Ressurreições.
— A filha de Jairo.
37. Tendo Jesus passado novamente, de barca, para a outra
margem, logo que desembarcou, grande multidão se lhe apinhou
ao derredor. Então, um chefe de sinagoga, chamado Jairo veio ao
seu encontro e, ao aproximar-se dele, se lhe lançou aos pés, — a
suplicar com grande instância, dizendo: Tenho uma filha que está
no momento extremo; vem impor-lhe as mãos para a curar e lhe
salvar a vida. — Jesus foi com ele, acompanhado de grande multidão, que o
comprimia. — Quando Jairo ainda falava, vieram pessoas que lhe eram
subordinadas e lhe disseram: Tua filha está morta; por que hás
de dar ao Mestre o incômodo de ir mais longe? — Jesus, porém,
ouvindo isso, disse ao chefe da sinagoga: Não te aflijas, crê apenas.
— E a ninguém permitiu que o acompanhasse, senão a Pedro,
Tiago e João, irmão de Tiago. — Chegando à casa do chefe da sinagoga, viu ele uma aglomeração
confusa de pessoas que choravam e soltavam grandes gritos.
— Entrando, disse-lhes ele: Por que fazeis tanto alarido e por
que chorais? Esta menina não está morta, está apenas adormecida.
— Zombavam dele. Tendo feito que toda a gente saísse, chamou
o pai e mãe da menina e os que tinham vindo em sua companhia
e entrou no lugar onde a menina se achava deitada. —
Tomou-lhe a mão e disse: Talitha cumi, isto é: Minha filha, levanta-te,
eu to ordeno. — No mesmo instante a menina se levantou e
se pôs a andar, pois contava doze anos, e ficaram todos maravilhados
e espantados. (S. Marcos, 5:21–43.)
— O filho da viúva de Naim.

EXTRATO DOS DADOS -
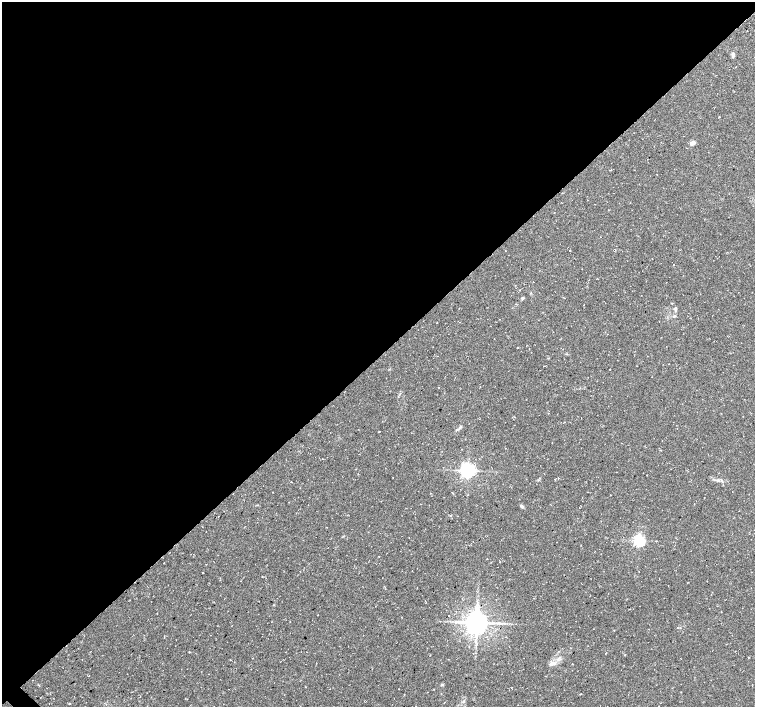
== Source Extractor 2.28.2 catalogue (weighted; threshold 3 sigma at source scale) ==
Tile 2 of 4 x 4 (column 2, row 1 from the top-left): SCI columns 1550-3055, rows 4424-5833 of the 6070 x 6056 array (HDU 1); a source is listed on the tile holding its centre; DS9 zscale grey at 2 x 2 block average (1 PNG px = mean of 2 x 2 image px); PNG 757 x 709 px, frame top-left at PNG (2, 2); no overlay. Shown black and unused: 51% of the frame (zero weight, under 2 of 3 exposures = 2% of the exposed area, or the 3 px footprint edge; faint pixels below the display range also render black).
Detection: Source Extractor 2.28.2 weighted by HDU 2 'WHT'; one run over the whole footprint, this tile lists its part. Background 0.11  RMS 0.0079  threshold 0.0356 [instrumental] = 3 sigma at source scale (4.5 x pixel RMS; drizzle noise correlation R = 1.50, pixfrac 1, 0.0396/0.0396 arcsec/px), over >= 5 px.
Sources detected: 44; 3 cosmic-ray / hot-pixel residue — not listed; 1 inside a brighter listed object's ellipse — not listed separately; the other 40 listed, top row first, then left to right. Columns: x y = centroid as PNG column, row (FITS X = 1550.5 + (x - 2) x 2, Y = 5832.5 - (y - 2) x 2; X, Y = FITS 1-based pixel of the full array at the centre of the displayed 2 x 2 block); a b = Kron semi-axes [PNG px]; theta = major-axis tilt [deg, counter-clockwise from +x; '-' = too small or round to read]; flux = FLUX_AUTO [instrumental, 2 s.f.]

EXERCÍCIO 1 - Reescreva o trecho sobre a filha de Jairo começando em "37. Tendo Jesus" e terminando em "aflijas, crê apenas.", substituindo "multidão" por "turba".
EXERCÍCIO 2 -
Responda, com base no trecho sobre a filha de Jairo:
(a) Que cargo Jairo ocupava?
(b) A quem Jesus permitiu que o acompanhasse?
(c) Quantos anos tinha a menina?
EXERCÍCIO 3 -
Diga se cada afirmação concorda com o trecho sobre a filha de Jairo e cite as palavras que o comprovam:
(a) Jairo pediu a Jesus que impusesse as mãos sobre a filha.
(b) As pessoas reunidas na casa receberam em silêncio o que Jesus disse sobre a menina.
(c) A menina demorou a se levantar depois das palavras de Jesus.

RESPOSTA COMPLETA 1 -
37. Tendo Jesus passado novamente, de barca, para a outra
margem, logo que desembarcou, grande turba se lhe apinhou
ao derredor. Então, um chefe de sinagoga, chamado Jairo veio ao
seu encontro e, ao aproximar-se dele, se lhe lançou aos pés, — a
suplicar com grande instância, dizendo: Tenho uma filha que está
no momento extremo; vem impor-lhe as mãos para a curar e lhe
salvar a vida. — Jesus foi com ele, acompanhado de grande turba, que o
comprimia. — Quando Jairo ainda falava, vieram pessoas que lhe eram
subordinadas e lhe disseram: Tua filha está morta; por que hás
de dar ao Mestre o incômodo de ir mais longe? — Jesus, porém,
ouvindo isso, disse ao chefe da sinagoga: Não te aflijas, crê apenas.

RESPOSTA COMPLETA 2 -
(a) Jairo era chefe de sinagoga.
(b) Jesus permitiu que apenas Pedro, Tiago e João, irmão de Tiago, o acompanhassem.
(c) A menina tinha doze anos.

RESPOSTA COMPLETA 3 -
(a) Sim: "vem impor-lhe as mãos para a curar e lhe salvar a vida".
(b) Não: "Zombavam dele."
(c) Não: "No mesmo instante a menina se levantou".